Quote Originally Posted by Bjarkmundur View Post
Why do you think the short/long rest mechanics exist at all? What was the design goal of these rules?
Trite response: because if you had infinite healing spells, the adventure would take the characters about ten minutes.

Now for a real answer.

Since the beginning of time...well, no, but early in the game at least...there's been basically two major truths in the D&D world.
1) Spellcasters are more powerful than nonspellcasters.
2) Until they run out of spells.

Simply put, magic missile does 3d4+3 at the minimum and never misses, doing 10.5 damage per round. If he's "competing against" a fighter, he's probably winning for a while. If the fighter does 1d8+3 and attacks twice per round, the fighter does less damage unless he can hit with a natural 6. Unless it's a werewolf, golem, ghost, anything with cover, vampire, vampire that sparkles, demon, devil, daemon, slaad, salad, or any number of other things.

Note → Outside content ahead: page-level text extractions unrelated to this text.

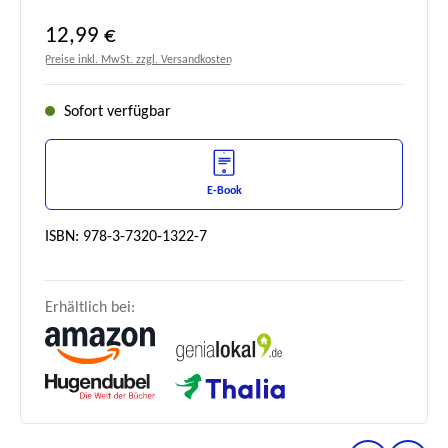
Regulärer Preis:
12,99 €
Preise inkl. MwSt. zzgl. Versandkosten
Sofort verfügbar
E-Book
ISBN: 978-3-7320-1322-7
Erhältlich bei: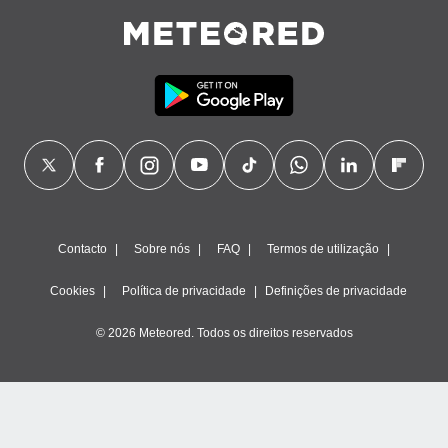
Contacto
Sobre nós
FAQ
Termos de utilização
Cookies
Política de privacidade
Definições de privacidade
© 2026 Meteored. Todos os direitos reservados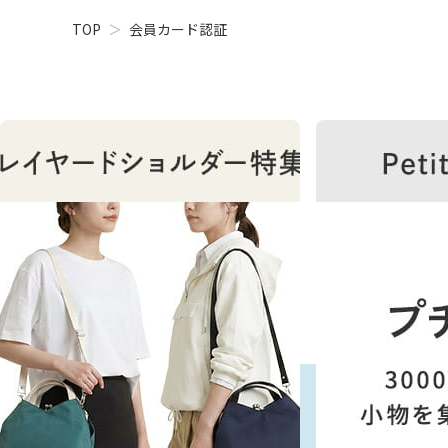
TOP
会員カード認証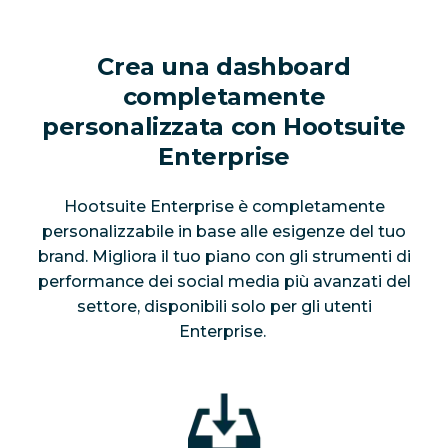
Crea una dashboard
completamente
personalizzata con Hootsuite
Enterprise
Hootsuite Enterprise è completamente
personalizzabile in base alle esigenze del tuo
brand. Migliora il tuo piano con gli strumenti di
performance dei social media più avanzati del
settore, disponibili
solo
per gli utenti
Enterprise.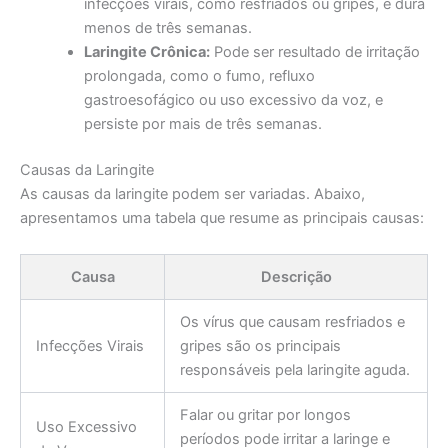
infecções virais, como resfriados ou gripes, e dura
menos de três semanas.
Laringite Crônica:
Pode ser resultado de irritação
prolongada, como o fumo, refluxo
gastroesofágico ou uso excessivo da voz, e
persiste por mais de três semanas.
Causas da Laringite
As causas da laringite podem ser variadas. Abaixo,
apresentamos uma tabela que resume as principais causas:
Causa
Descrição
Os vírus que causam resfriados e
Infecções Virais
gripes são os principais
responsáveis pela laringite aguda.
Falar ou gritar por longos
Uso Excessivo
períodos pode irritar a laringe e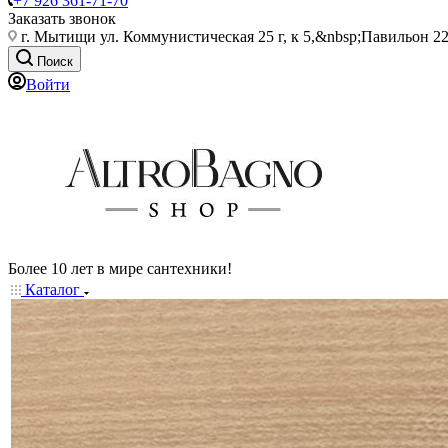
+7 926 361-71-70
Заказать звонок
г. Мытищи ул. Коммунистическая 25 г, к 5,&nbsp;Павильон 22
Поиск
Войти
Более 10 лет в мире сантехники!
Каталог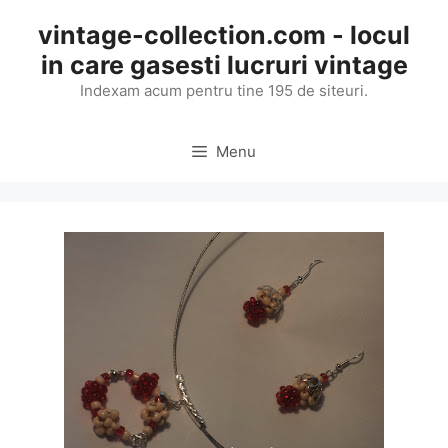
Skip
vintage-collection.com - locul
to
in care gasesti lucruri vintage
content
Indexam acum pentru tine 195 de siteuri.
Menu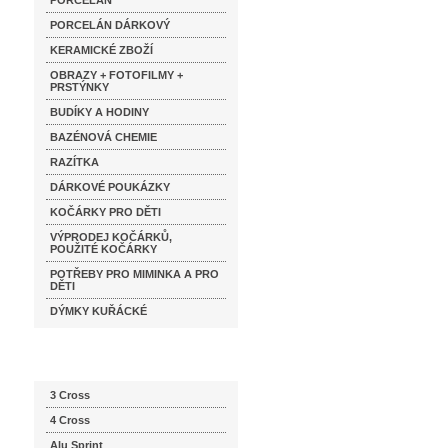
PORCELÁN
PORCELÁN DÁRKOVÝ
KERAMICKÉ ZBOŽÍ
OBRAZY + FOTOFILMY +
PRSTÝNKY
BUDÍKY A HODINY
BAZÉNOVÁ CHEMIE
RAZÍTKA
DÁRKOVÉ POUKÁZKY
KOČÁRKY PRO DĚTI
VÝPRODEJ KOČÁRKŮ,
POUŽITÉ KOČÁRKY
POTŘEBY PRO MIMINKA A PRO
DĚTI
DÝMKY KUŘÁCKÉ
Katalog značek
3 Cross
4 Cross
Alu Sprint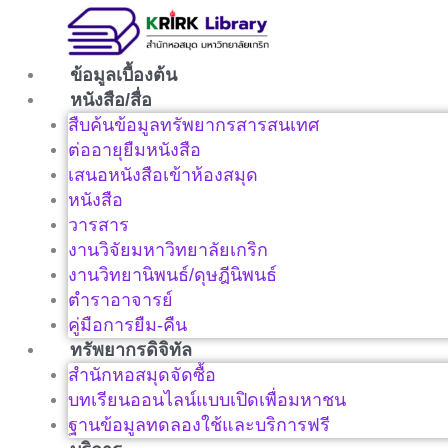
Skip
to
content
ข้อมูลเบื้องต้น
หนังสือ/สื่อ
สืบค้นข้อมูลทรัพยากรสารสนเทศ
ต่ออายุยืมหนังสือ
เสนอหนังสือเข้าห้องสมุด
หนังสือ
วารสาร
งานวิจัยมหาวิทยาลัยเกริก
งานวิทยานิพนธ์/ดุษฎีนิพนธ์
ตำราอาจารย์
คู่มือการยืม-คืน
ทรัพยากรดิจิทัล
สำนักหอสมุดจัดซื้อ
บทเรียนออนไลน์แบบเปิดเพื่อมหาชน
ฐานข้อมูลทดลองใช้และบริการฟรี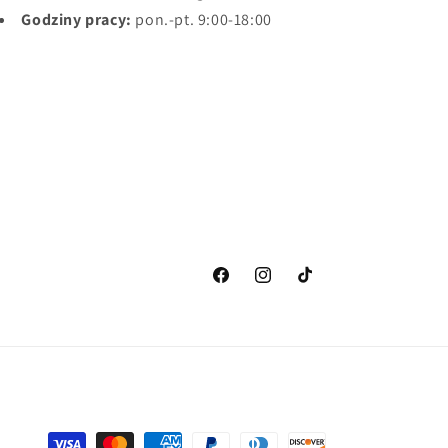
Godziny pracy:
pon.-pt. 9:00-18:00
Facebook
Instagram
TikTok
Metody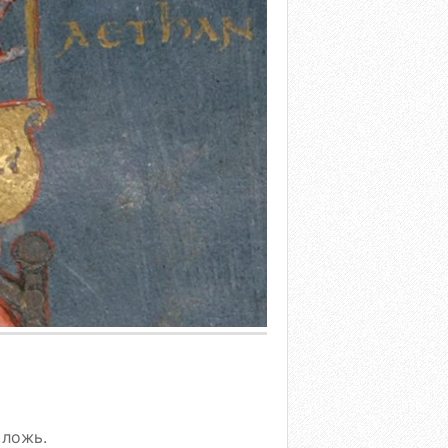
 ложь.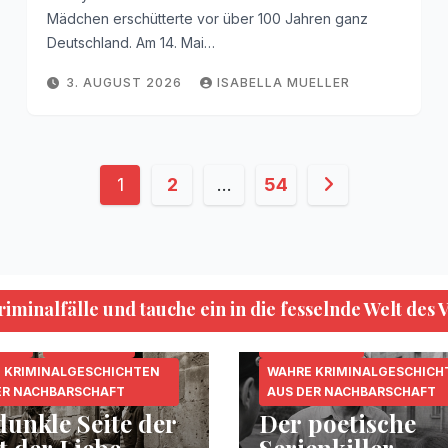
Mädchen erschütterte vor über 100 Jahren ganz
Deutschland. Am 14. Mai…
3. AUGUST 2026
ISABELLA MUELLER
Seitennummerierung
1
2
…
54
der
Beiträge
minalfälle und tauche ein in die fesselnde Welt des 
KRIPO.ORG
MORDFÄLLE
.ORG
MORDFÄLLE
SERIENKILLER
 KRIMINALGESCHICHTEN
WAHRE KRIMINALGESCHICH
ER NACHBARSCHAFT
AUS DER NACHBARSCHAFT
dunkle Seite der
Der poetische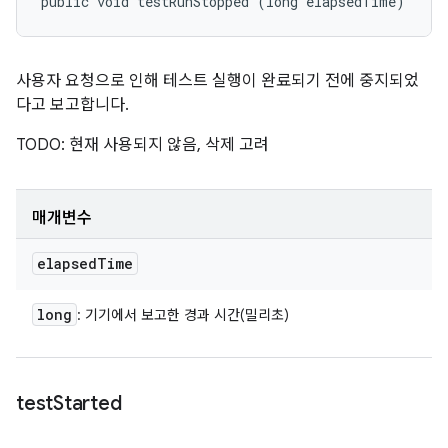
public void testRunStopped (long elapsedTime)
사용자 요청으로 인해 테스트 실행이 완료되기 전에 중지되었
다고 보고합니다.
TODO: 현재 사용되지 않음, 삭제 고려
매개변수
elapsed
Time
long
: 기기에서 보고한 경과 시간(밀리초)
test
Started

Until the spellcaster is out of magic missiles. Depending on which edition you're playing, the spellcaster either reverts to a cantrip, pulls a light crossbow, or takes a smoke break. 1st Edition was NOT a wizard's best friend.

The idea of "running out of gas" is part of the difference in playstyles, even above and beyond the other RPG elements. On one end, there's the Rogue, who either never runs out of anything, or has nothing to run out of, your call. At the other end is the barbarian, oddly enough, who has a fixed number of rages between long rests, and outside those, underperforms the fighter in pretty much every way. Neither are particularly numerically interesting. The baseline rogue has one attack and Sneak Attack, the barbarian has Rage, and that's about it. Everyone else is between them somewhere, from the warlock who lives in the short rest to short rest period, to the cleric/druid who get their channel divinity/wild shape back at a short rest, but not their spells.



Don't hold this up as laser accurate or anything. It's just a quick rough sketch, not the Classtine Chapel.

At this point, we talk briefly about 4th Edition STOP BOOING YOU KNEW IT WAS COMING. 4th Edition made everyone balanced by making everyone equal. Everyone had the same number of "short rest" "long rest" and "cantrips". Wizards knew more, but that's it. And I'd be willing to bet, if you looked around for opinions as to why 4th Edition was so different from the rest -- and why it ended -- that'd be high on the list.

D&D, like many RPGs, doesn't just allow options but encourages them. This includes choices of playstyle. If you want your game actions to be simple, with minimal bookkeeping, there are ways to do that. If you want a five-page character sheet loaded with options, you can do that, too.

The NFL is an intense, physical sport that players need a week to recover from -- or two, if you're going to the Super Bowl -- and even with the players "only" on the field thirty minutes, they still frequently get game, or career, ending injuries. Baseball players have short bursts of action spread out over several hours, and play a few times a week. Tennis players constantly move for an hour or two, and in competitions a few days in a row (unless they lose). And a sprinter could expend every square inch of energy in ten seconds and be done for the year. Every sport is a little bit different. But a bigger deal than all of that is the Olympics. Everyone has their favorite events. And the more and more involved a country is, the more and more events they compete in, representing a wider and more interesting mix of skill.

Oh, and nobody binges the whole thing in ten minutes.